- DIRECTIONS FOR THIS TASK
For the entries below, report every line that includes the word "Left".

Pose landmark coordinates
* * *
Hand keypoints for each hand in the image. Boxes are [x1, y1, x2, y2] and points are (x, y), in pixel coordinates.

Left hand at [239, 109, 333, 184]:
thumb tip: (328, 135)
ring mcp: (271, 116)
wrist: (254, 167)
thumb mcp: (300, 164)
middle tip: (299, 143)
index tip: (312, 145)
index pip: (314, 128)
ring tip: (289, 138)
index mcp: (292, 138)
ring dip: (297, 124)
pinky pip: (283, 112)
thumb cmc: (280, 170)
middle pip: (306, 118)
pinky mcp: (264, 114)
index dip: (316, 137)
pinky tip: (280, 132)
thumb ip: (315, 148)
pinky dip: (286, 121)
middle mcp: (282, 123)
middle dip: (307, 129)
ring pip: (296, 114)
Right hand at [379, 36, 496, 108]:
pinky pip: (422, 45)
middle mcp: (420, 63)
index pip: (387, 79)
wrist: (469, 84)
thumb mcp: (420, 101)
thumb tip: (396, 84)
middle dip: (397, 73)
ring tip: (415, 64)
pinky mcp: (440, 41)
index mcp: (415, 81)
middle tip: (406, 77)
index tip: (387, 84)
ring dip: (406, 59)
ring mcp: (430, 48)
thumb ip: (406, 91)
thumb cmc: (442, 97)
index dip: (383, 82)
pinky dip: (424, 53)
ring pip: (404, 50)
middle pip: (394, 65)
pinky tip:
* * *
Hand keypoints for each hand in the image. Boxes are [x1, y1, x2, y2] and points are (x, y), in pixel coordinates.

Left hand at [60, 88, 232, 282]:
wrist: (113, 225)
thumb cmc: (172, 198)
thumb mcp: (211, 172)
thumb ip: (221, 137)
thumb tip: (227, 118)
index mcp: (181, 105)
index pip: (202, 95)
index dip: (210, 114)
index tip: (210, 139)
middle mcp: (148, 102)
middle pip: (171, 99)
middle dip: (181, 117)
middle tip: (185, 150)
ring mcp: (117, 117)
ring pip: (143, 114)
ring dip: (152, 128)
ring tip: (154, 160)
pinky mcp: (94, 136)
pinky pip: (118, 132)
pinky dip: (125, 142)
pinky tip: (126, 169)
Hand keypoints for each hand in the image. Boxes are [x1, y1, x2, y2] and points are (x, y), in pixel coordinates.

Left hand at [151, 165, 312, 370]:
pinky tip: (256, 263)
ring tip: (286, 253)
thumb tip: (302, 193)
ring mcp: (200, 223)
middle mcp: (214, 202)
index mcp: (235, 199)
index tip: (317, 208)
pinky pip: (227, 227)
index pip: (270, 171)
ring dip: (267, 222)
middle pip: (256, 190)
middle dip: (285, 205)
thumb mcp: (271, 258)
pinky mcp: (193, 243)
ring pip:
* * *
- RESPONSE
Left hand at [239, 109, 333, 184]:
Left hand at [60, 88, 232, 282]:
Left hand at [151, 165, 312, 370]:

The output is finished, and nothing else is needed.